Listening to Kind of Blue is like swimming in a river. The waves, the current, the sense of movement and subtle change, even the two-shored boundlessness of a river carry me into the music. Where a pop song has the dependable rectangularity of verse, chorus, verse chorus and the 3-4 minute end is always in sight, you don’t know what’s around the next bend, but it will be the same river with the same currents and rhythm.
I greatly enjoyed this album, but I need to acknowledge that I do so from a position of near-complete ignorance. I had to resort to a fairly elaborate metaphor in my first paragraph because I don’t have the technical expertise to describe the thing itself. If you look elsewhere, you can read about how this album represents a break from be-bop and a move toward modal jazz. It somehow freed jazz from restrictions placed on it by scales, or something like that. I don’t know or understand how experts chose this as one of the most influential jazz albums of all time.
So, this puts me in the “I don’t know art, but I know what I like” camp, I suppose – a place populated by defenders of Kenny G with Thomas Kincaid paintings on their walls. I’m not proud of that, or even, really, accepting of that. Ignorance is not okay. My lack of jazz or even musical knowledge is a failing, not a naive strength.
Kind of Blue is melodic, and it’s accessible for enjoyment.

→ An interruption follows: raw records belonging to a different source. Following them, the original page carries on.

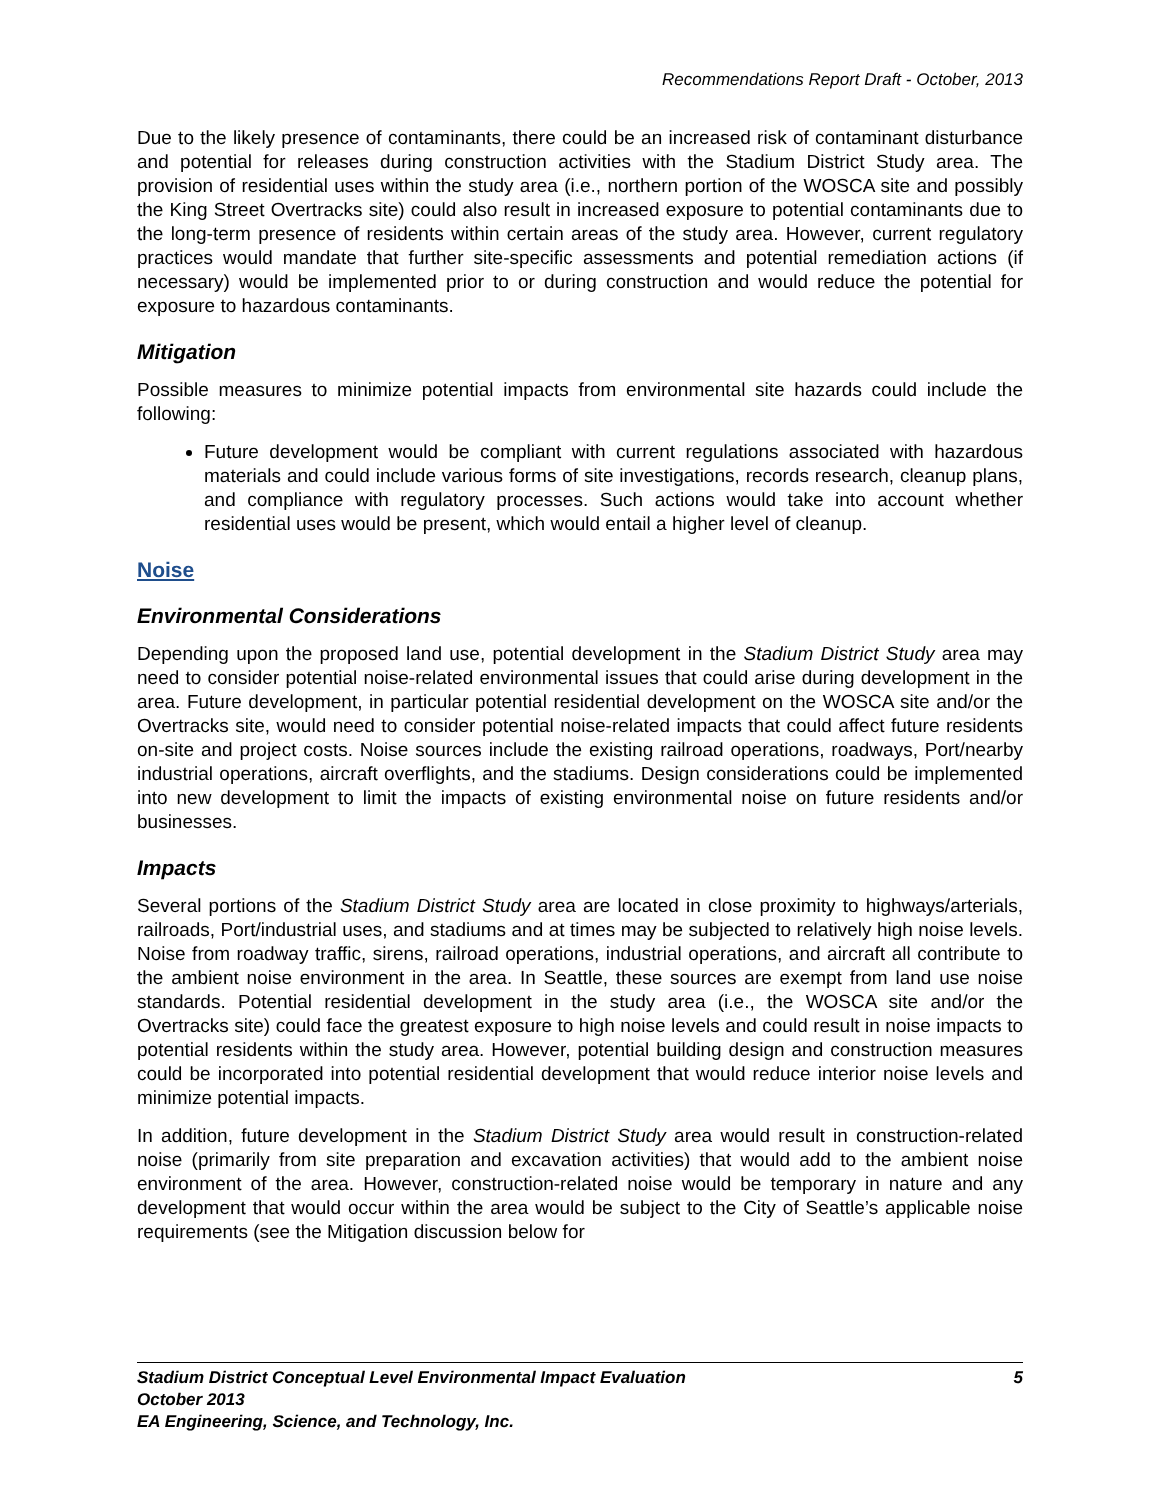Recommendations Report Draft - October, 2013
Due to the likely presence of contaminants, there could be an increased risk of contaminant disturbance and potential for releases during construction activities with the Stadium District Study area. The provision of residential uses within the study area (i.e., northern portion of the WOSCA site and possibly the King Street Overtracks site) could also result in increased exposure to potential contaminants due to the long-term presence of residents within certain areas of the study area. However, current regulatory practices would mandate that further site-specific assessments and potential remediation actions (if necessary) would be implemented prior to or during construction and would reduce the potential for exposure to hazardous contaminants.
Mitigation
Possible measures to minimize potential impacts from environmental site hazards could include the following:
Future development would be compliant with current regulations associated with hazardous materials and could include various forms of site investigations, records research, cleanup plans, and compliance with regulatory processes. Such actions would take into account whether residential uses would be present, which would entail a higher level of cleanup.
Noise
Environmental Considerations
Depending upon the proposed land use, potential development in the Stadium District Study area may need to consider potential noise-related environmental issues that could arise during development in the area. Future development, in particular potential residential development on the WOSCA site and/or the Overtracks site, would need to consider potential noise-related impacts that could affect future residents on-site and project costs. Noise sources include the existing railroad operations, roadways, Port/nearby industrial operations, aircraft overflights, and the stadiums. Design considerations could be implemented into new development to limit the impacts of existing environmental noise on future residents and/or businesses.
Impacts
Several portions of the Stadium District Study area are located in close proximity to highways/arterials, railroads, Port/industrial uses, and stadiums and at times may be subjected to relatively high noise levels. Noise from roadway traffic, sirens, railroad operations, industrial operations, and aircraft all contribute to the ambient noise environment in the area. In Seattle, these sources are exempt from land use noise standards. Potential residential development in the study area (i.e., the WOSCA site and/or the Overtracks site) could face the greatest exposure to high noise levels and could result in noise impacts to potential residents within the study area. However, potential building design and construction measures could be incorporated into potential residential development that would reduce interior noise levels and minimize potential impacts.
In addition, future development in the Stadium District Study area would result in construction-related noise (primarily from site preparation and excavation activities) that would add to the ambient noise environment of the area. However, construction-related noise would be temporary in nature and any development that would occur within the area would be subject to the City of Seattle’s applicable noise requirements (see the Mitigation discussion below for
5 Stadium District Conceptual Level Environmental Impact Evaluation
October 2013
EA Engineering, Science, and Technology, Inc.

But I realize that I do not appreciate Kind of Blue in the way that a real musician might. Enjoyment without real appreciation is the best I can do.
One of the quirks of instrumental music is that it works on my imagination or thought process, such that I really struggle to focus entirely on the music itself. The problem, if it is a problem, is heightened when I am listening to a CD instead of witnessing live music. With live music, I can watch the performers and really focus on the music, but a CD offers a solely aural experience, and I find myself distracted. Even great jazz like this becomes background music – great background music – when I listen on CD. Lyrics in pop songs keep me anchored in the music a little better, but Kind of Blue allows my thoughts and imagination to wander along. Not a bad thing, at all, but more evidence that I am not getting as much out of this music as a better listener might.
If you’re not particularly well-informed about modal jazz or musical theory, I imagine that you will find this album extremely enjoyable. If you are a musician or a student of music, everything I read says that you will recognize this album as a work of genius. Either way, Kind of Blue is an album that you ought to have in your rotation.